Working data Block Start

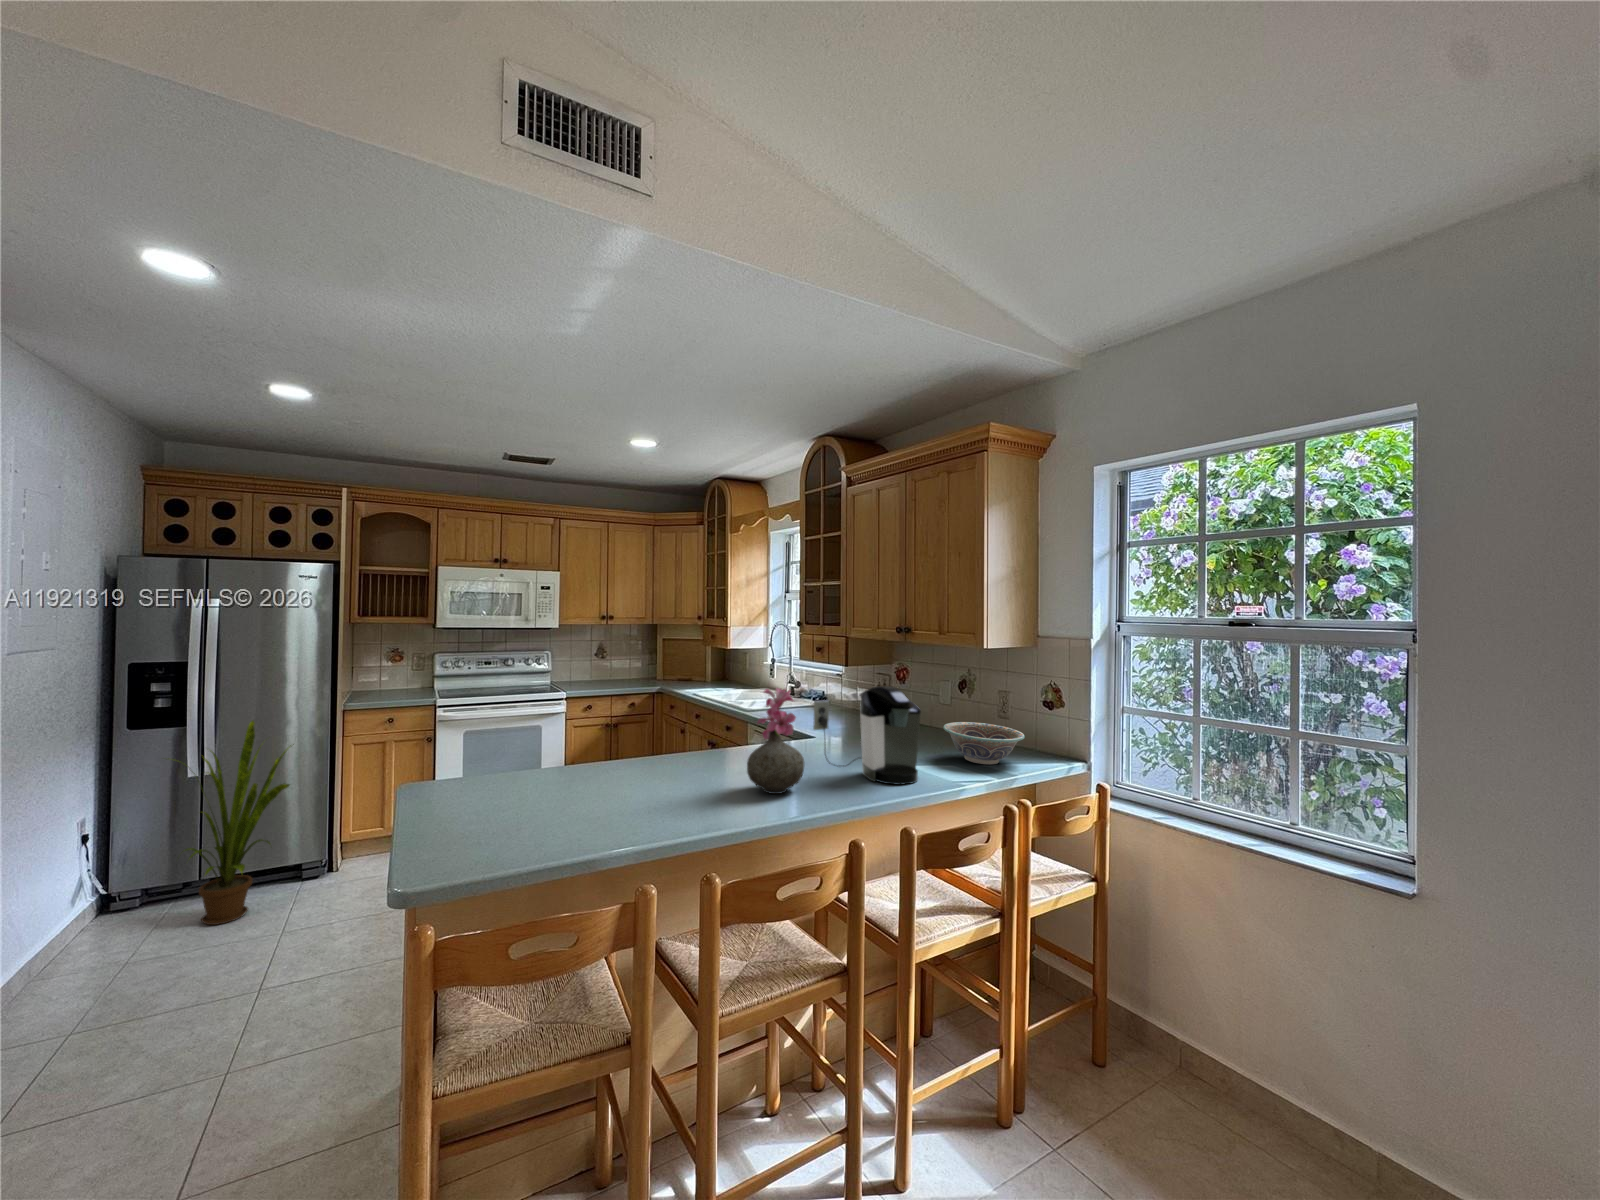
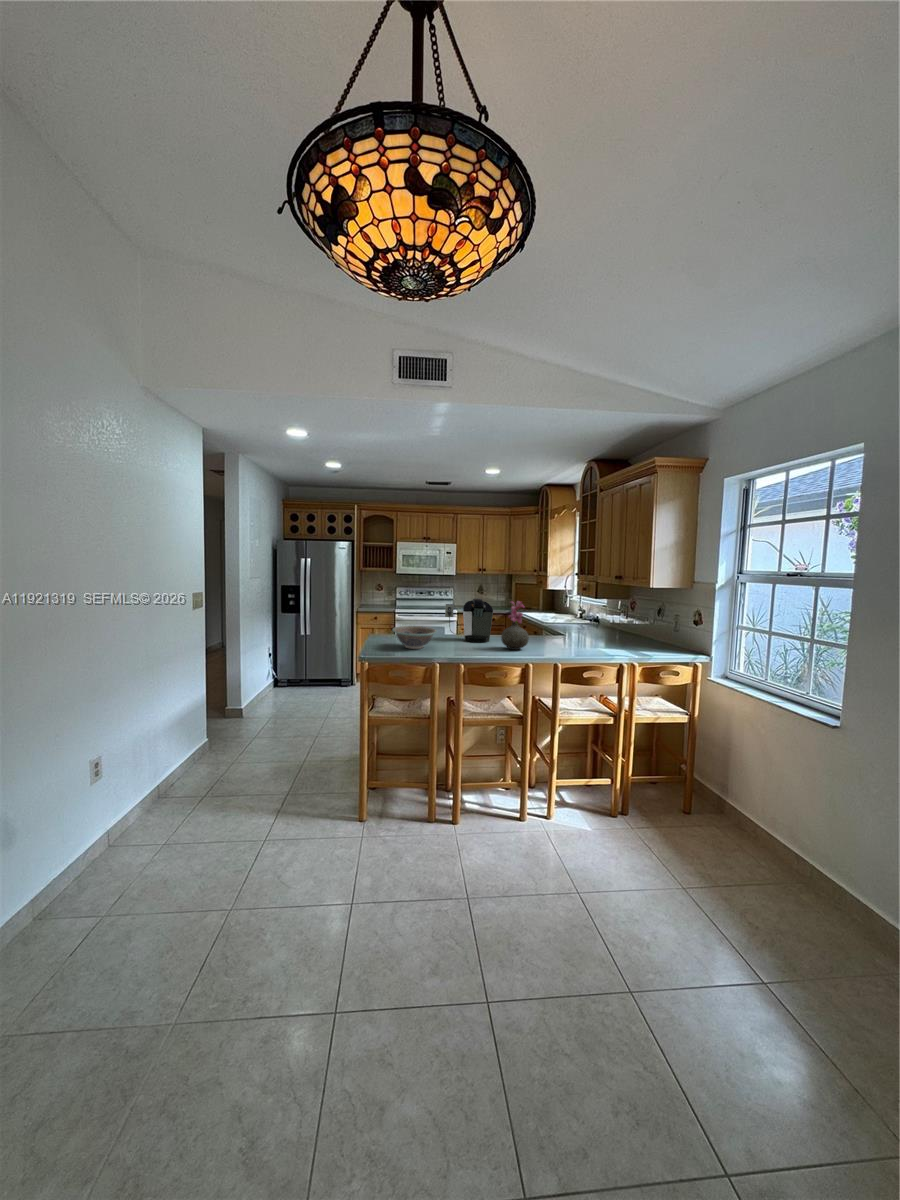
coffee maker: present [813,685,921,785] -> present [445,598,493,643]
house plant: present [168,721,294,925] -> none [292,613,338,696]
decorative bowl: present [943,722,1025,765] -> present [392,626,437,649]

Working data Block End
Working data Block Start

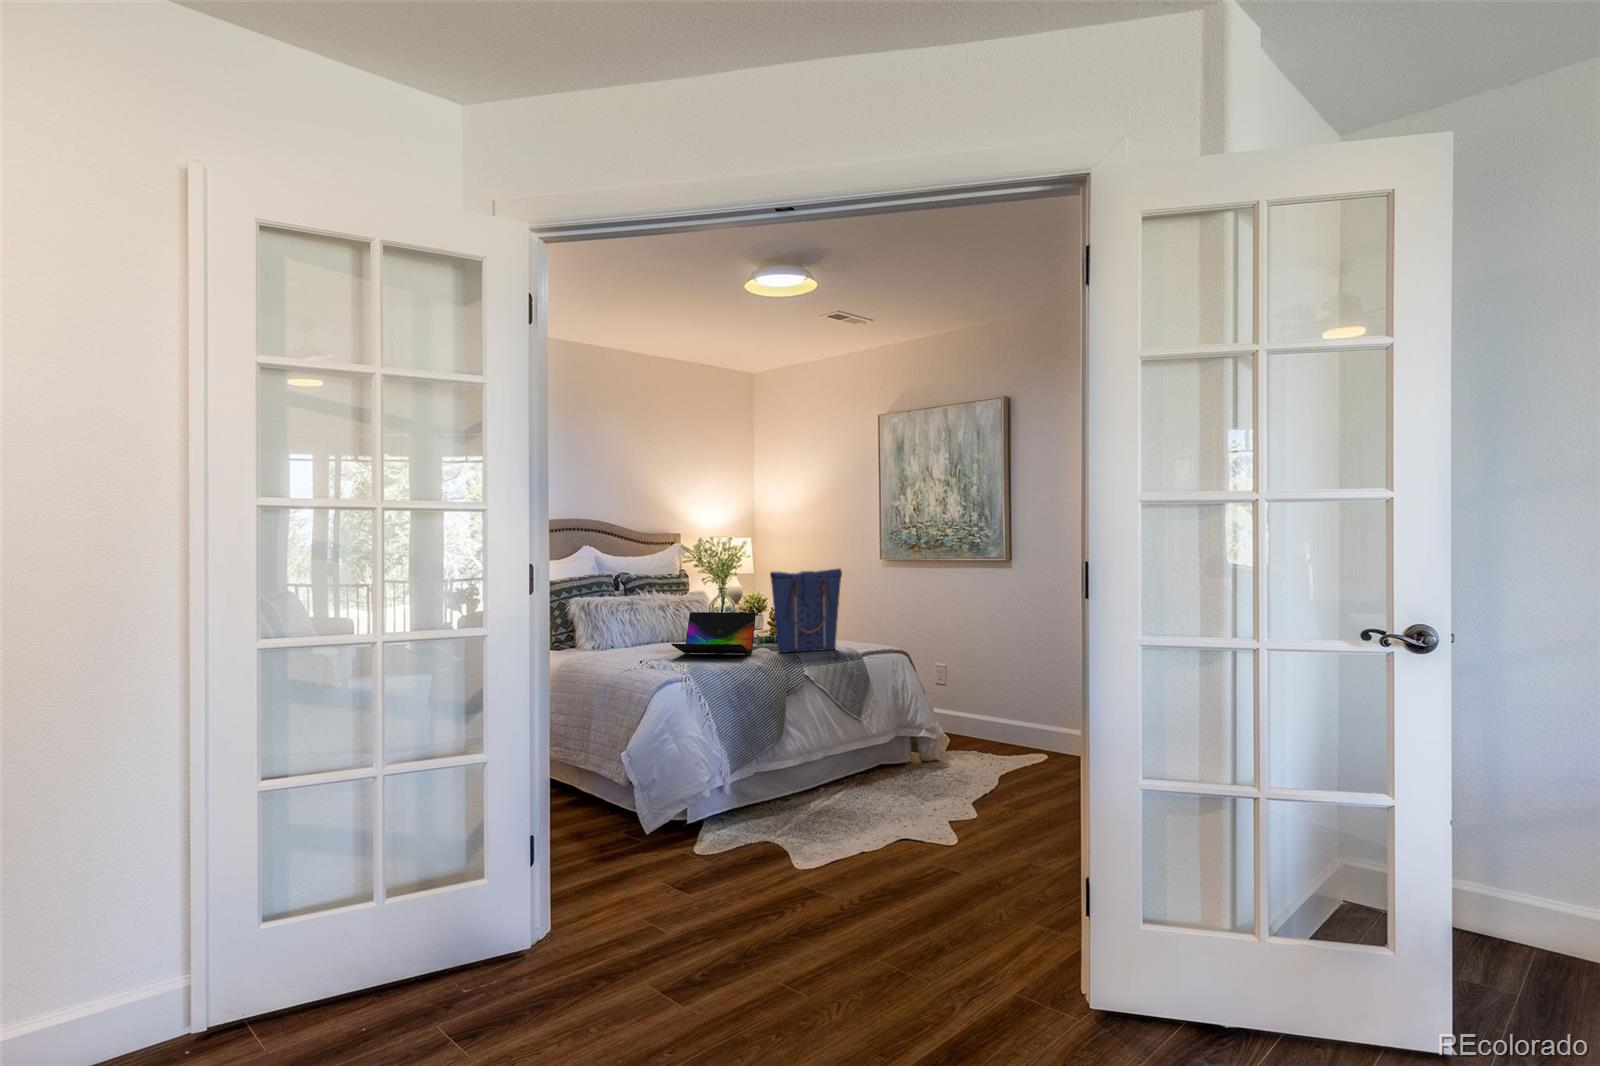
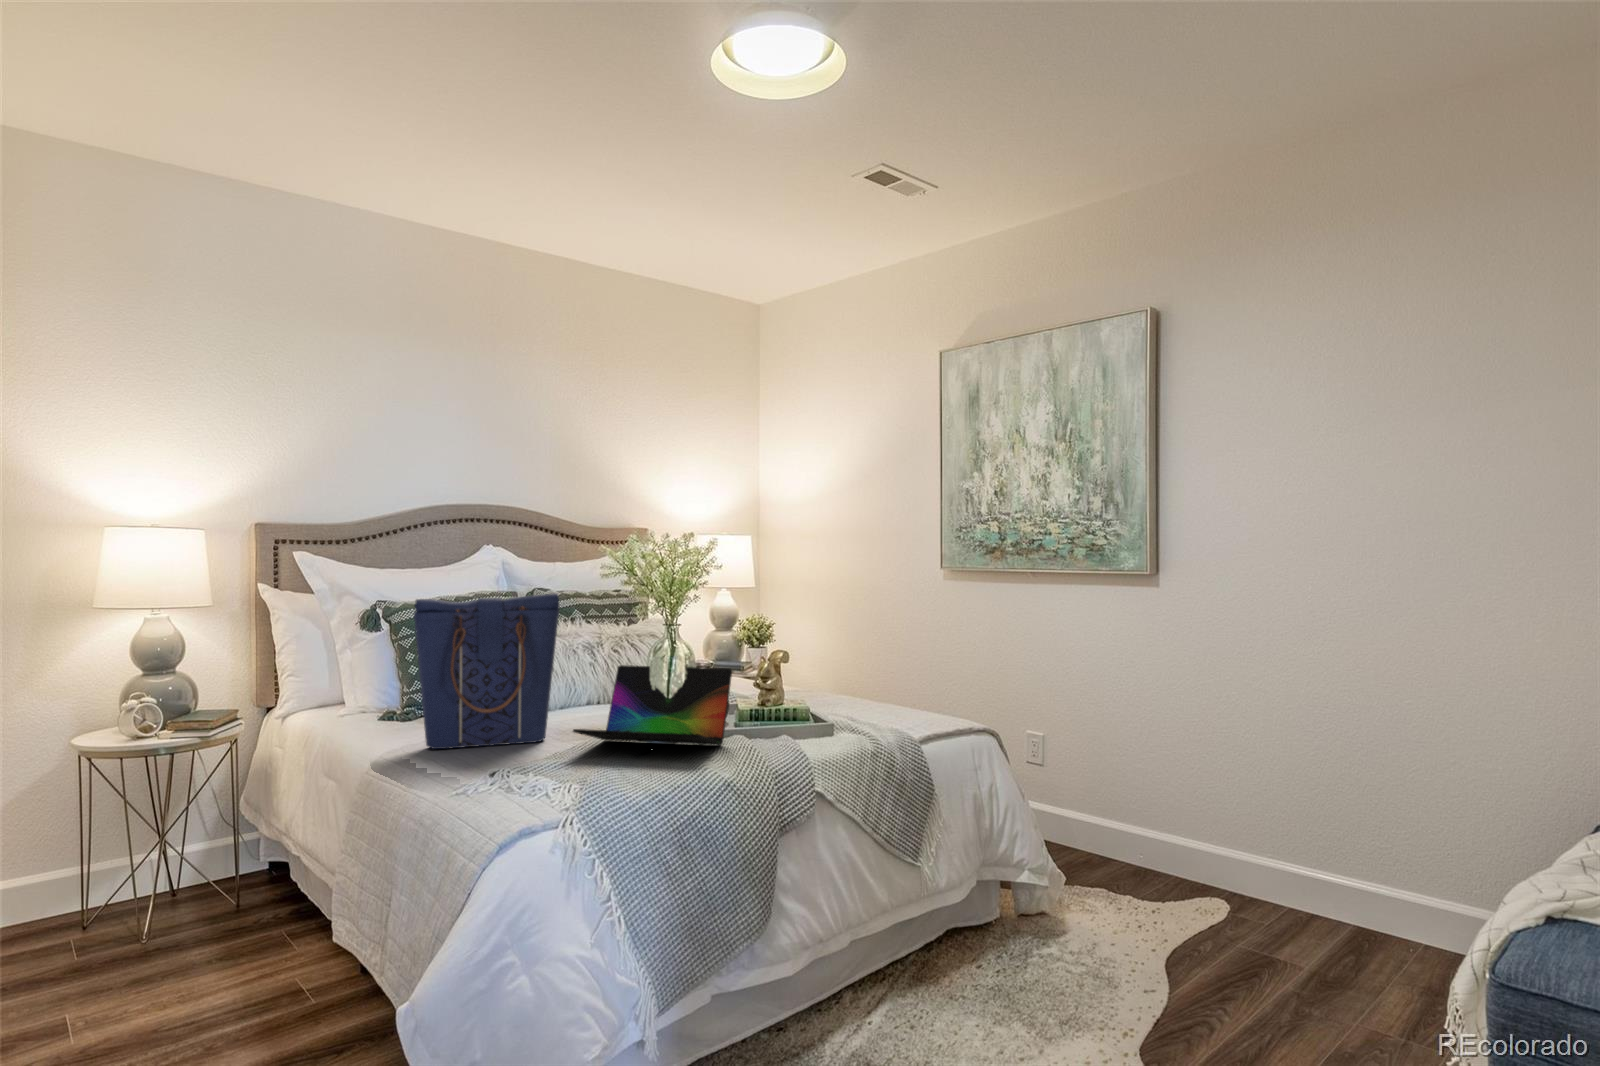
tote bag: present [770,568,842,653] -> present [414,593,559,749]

Working data Block End
Working data Block Start

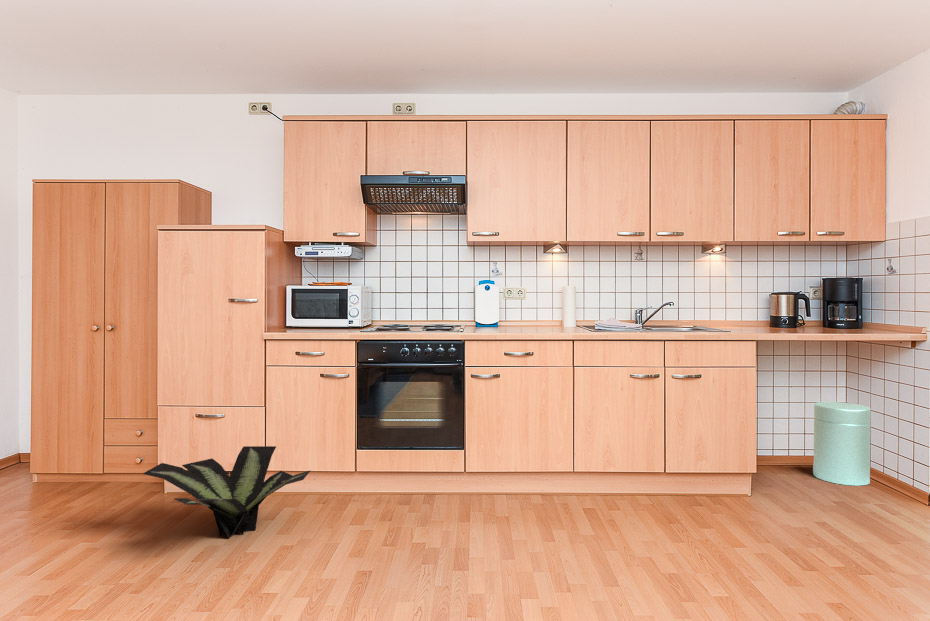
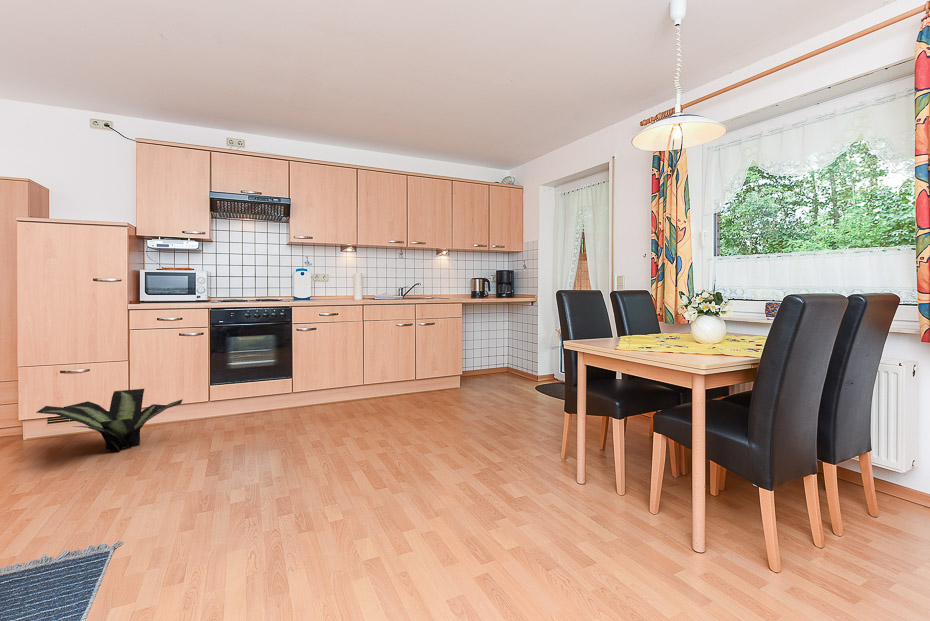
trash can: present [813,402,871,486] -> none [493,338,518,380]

Working data Block End

What is expected: Going through the data above, count each line that contains "none" and give only that figure.

Response to the exercise: 2